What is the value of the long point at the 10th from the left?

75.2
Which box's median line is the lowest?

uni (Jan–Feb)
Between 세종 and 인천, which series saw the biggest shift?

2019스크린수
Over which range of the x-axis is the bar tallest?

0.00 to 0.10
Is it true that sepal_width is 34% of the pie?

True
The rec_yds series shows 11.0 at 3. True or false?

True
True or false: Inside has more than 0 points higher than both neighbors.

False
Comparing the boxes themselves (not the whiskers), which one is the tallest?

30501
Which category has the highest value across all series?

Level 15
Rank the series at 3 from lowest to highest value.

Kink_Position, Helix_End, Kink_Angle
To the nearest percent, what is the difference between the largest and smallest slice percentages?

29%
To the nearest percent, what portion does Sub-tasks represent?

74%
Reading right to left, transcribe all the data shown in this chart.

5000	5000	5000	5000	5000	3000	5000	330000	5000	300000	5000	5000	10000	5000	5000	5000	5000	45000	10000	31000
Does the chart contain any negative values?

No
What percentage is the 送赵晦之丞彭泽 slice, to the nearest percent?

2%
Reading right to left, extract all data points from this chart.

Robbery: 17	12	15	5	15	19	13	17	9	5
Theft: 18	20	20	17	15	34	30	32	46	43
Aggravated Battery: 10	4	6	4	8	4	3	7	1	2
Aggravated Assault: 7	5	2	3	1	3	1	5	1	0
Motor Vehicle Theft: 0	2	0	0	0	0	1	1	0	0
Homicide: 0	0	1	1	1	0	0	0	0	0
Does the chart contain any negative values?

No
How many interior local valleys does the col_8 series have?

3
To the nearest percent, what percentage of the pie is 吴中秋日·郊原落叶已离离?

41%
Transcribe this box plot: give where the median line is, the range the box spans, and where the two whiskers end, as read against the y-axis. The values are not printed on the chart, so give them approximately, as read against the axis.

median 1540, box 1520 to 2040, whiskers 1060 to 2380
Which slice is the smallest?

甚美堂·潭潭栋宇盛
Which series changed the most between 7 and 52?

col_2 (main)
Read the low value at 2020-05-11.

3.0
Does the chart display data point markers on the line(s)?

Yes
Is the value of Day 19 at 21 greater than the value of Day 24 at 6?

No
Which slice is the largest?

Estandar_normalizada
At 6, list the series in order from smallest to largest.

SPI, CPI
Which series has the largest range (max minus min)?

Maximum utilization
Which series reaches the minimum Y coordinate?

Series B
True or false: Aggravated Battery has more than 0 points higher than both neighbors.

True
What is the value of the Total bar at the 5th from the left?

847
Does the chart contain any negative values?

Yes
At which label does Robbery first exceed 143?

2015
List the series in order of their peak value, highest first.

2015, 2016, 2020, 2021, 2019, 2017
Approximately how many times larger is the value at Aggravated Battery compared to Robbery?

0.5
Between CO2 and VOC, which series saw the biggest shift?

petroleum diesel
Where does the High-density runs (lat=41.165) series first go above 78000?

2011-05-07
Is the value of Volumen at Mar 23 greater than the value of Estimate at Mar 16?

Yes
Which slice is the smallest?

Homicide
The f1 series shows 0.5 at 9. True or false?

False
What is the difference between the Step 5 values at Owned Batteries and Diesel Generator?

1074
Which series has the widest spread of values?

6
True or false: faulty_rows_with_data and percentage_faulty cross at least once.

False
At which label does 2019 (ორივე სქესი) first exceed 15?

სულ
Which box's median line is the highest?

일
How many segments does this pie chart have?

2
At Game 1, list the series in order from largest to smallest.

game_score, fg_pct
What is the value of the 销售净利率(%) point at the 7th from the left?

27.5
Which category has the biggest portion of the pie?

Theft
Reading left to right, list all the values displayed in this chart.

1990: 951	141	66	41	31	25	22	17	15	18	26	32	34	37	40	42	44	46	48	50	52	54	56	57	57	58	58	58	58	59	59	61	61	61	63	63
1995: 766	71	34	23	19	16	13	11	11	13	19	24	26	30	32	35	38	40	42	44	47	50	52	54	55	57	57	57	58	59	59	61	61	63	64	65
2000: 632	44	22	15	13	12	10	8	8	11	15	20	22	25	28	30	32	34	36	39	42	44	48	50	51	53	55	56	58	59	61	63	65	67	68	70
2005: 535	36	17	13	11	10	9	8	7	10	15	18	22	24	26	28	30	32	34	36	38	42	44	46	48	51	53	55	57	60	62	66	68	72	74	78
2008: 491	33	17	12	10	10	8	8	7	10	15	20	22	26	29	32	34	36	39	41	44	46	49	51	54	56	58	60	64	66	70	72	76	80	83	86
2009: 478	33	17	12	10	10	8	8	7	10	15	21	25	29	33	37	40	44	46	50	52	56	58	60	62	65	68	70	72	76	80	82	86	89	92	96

☆ ☆ ☆ ☆ ☆ ☆ ☆

* [Task directions] Copy out every line of the material above verbatim, from the first line through the last, without changing anything.

* [Answer for the task]
What is the value of the long point at the 10th from the left?

75.2
Which box's median line is the lowest?

uni (Jan–Feb)
Between 세종 and 인천, which series saw the biggest shift?

2019스크린수
Over which range of the x-axis is the bar tallest?

0.00 to 0.10
Is it true that sepal_width is 34% of the pie?

True
The rec_yds series shows 11.0 at 3. True or false?

True
True or false: Inside has more than 0 points higher than both neighbors.

False
Comparing the boxes themselves (not the whiskers), which one is the tallest?

30501
Which category has the highest value across all series?

Level 15
Rank the series at 3 from lowest to highest value.

Kink_Position, Helix_End, Kink_Angle
To the nearest percent, what is the difference between the largest and smallest slice percentages?

29%
To the nearest percent, what portion does Sub-tasks represent?

74%
Reading right to left, transcribe all the data shown in this chart.

5000	5000	5000	5000	5000	3000	5000	330000	5000	300000	5000	5000	10000	5000	5000	5000	5000	45000	10000	31000
Does the chart contain any negative values?

No
What percentage is the 送赵晦之丞彭泽 slice, to the nearest percent?

2%
Reading right to left, extract all data points from this chart.

Robbery: 17	12	15	5	15	19	13	17	9	5
Theft: 18	20	20	17	15	34	30	32	46	43
Aggravated Battery: 10	4	6	4	8	4	3	7	1	2
Aggravated Assault: 7	5	2	3	1	3	1	5	1	0
Motor Vehicle Theft: 0	2	0	0	0	0	1	1	0	0
Homicide: 0	0	1	1	1	0	0	0	0	0
Does the chart contain any negative values?

No
How many interior local valleys does the col_8 series have?

3
To the nearest percent, what percentage of the pie is 吴中秋日·郊原落叶已离离?

41%
Transcribe this box plot: give where the median line is, the range the box spans, and where the two whiskers end, as read against the y-axis. The values are not printed on the chart, so give them approximately, as read against the axis.

median 1540, box 1520 to 2040, whiskers 1060 to 2380
Which slice is the smallest?

甚美堂·潭潭栋宇盛
Which series changed the most between 7 and 52?

col_2 (main)
Read the low value at 2020-05-11.

3.0
Does the chart display data point markers on the line(s)?

Yes
Is the value of Day 19 at 21 greater than the value of Day 24 at 6?

No
Which slice is the largest?

Estandar_normalizada
At 6, list the series in order from smallest to largest.

SPI, CPI
Which series has the largest range (max minus min)?

Maximum utilization
Which series reaches the minimum Y coordinate?

Series B
True or false: Aggravated Battery has more than 0 points higher than both neighbors.

True
What is the value of the Total bar at the 5th from the left?

847
Does the chart contain any negative values?

Yes
At which label does Robbery first exceed 143?

2015
List the series in order of their peak value, highest first.

2015, 2016, 2020, 2021, 2019, 2017
Approximately how many times larger is the value at Aggravated Battery compared to Robbery?

0.5
Between CO2 and VOC, which series saw the biggest shift?

petroleum diesel
Where does the High-density runs (lat=41.165) series first go above 78000?

2011-05-07
Is the value of Volumen at Mar 23 greater than the value of Estimate at Mar 16?

Yes
Which slice is the smallest?

Homicide
The f1 series shows 0.5 at 9. True or false?

False
What is the difference between the Step 5 values at Owned Batteries and Diesel Generator?

1074
Which series has the widest spread of values?

6
True or false: faulty_rows_with_data and percentage_faulty cross at least once.

False
At which label does 2019 (ორივე სქესი) first exceed 15?

სულ
Which box's median line is the highest?

일
How many segments does this pie chart have?

2
At Game 1, list the series in order from largest to smallest.

game_score, fg_pct
What is the value of the 销售净利率(%) point at the 7th from the left?

27.5
Which category has the biggest portion of the pie?

Theft
Reading left to right, list all the values displayed in this chart.

1990: 951	141	66	41	31	25	22	17	15	18	26	32	34	37	40	42	44	46	48	50	52	54	56	57	57	58	58	58	58	59	59	61	61	61	63	63
1995: 766	71	34	23	19	16	13	11	11	13	19	24	26	30	32	35	38	40	42	44	47	50	52	54	55	57	57	57	58	59	59	61	61	63	64	65
2000: 632	44	22	15	13	12	10	8	8	11	15	20	22	25	28	30	32	34	36	39	42	44	48	50	51	53	55	56	58	59	61	63	65	67	68	70
2005: 535	36	17	13	11	10	9	8	7	10	15	18	22	24	26	28	30	32	34	36	38	42	44	46	48	51	53	55	57	60	62	66	68	72	74	78
2008: 491	33	17	12	10	10	8	8	7	10	15	20	22	26	29	32	34	36	39	41	44	46	49	51	54	56	58	60	64	66	70	72	76	80	83	86
2009: 478	33	17	12	10	10	8	8	7	10	15	21	25	29	33	37	40	44	46	50	52	56	58	60	62	65	68	70	72	76	80	82	86	89	92	96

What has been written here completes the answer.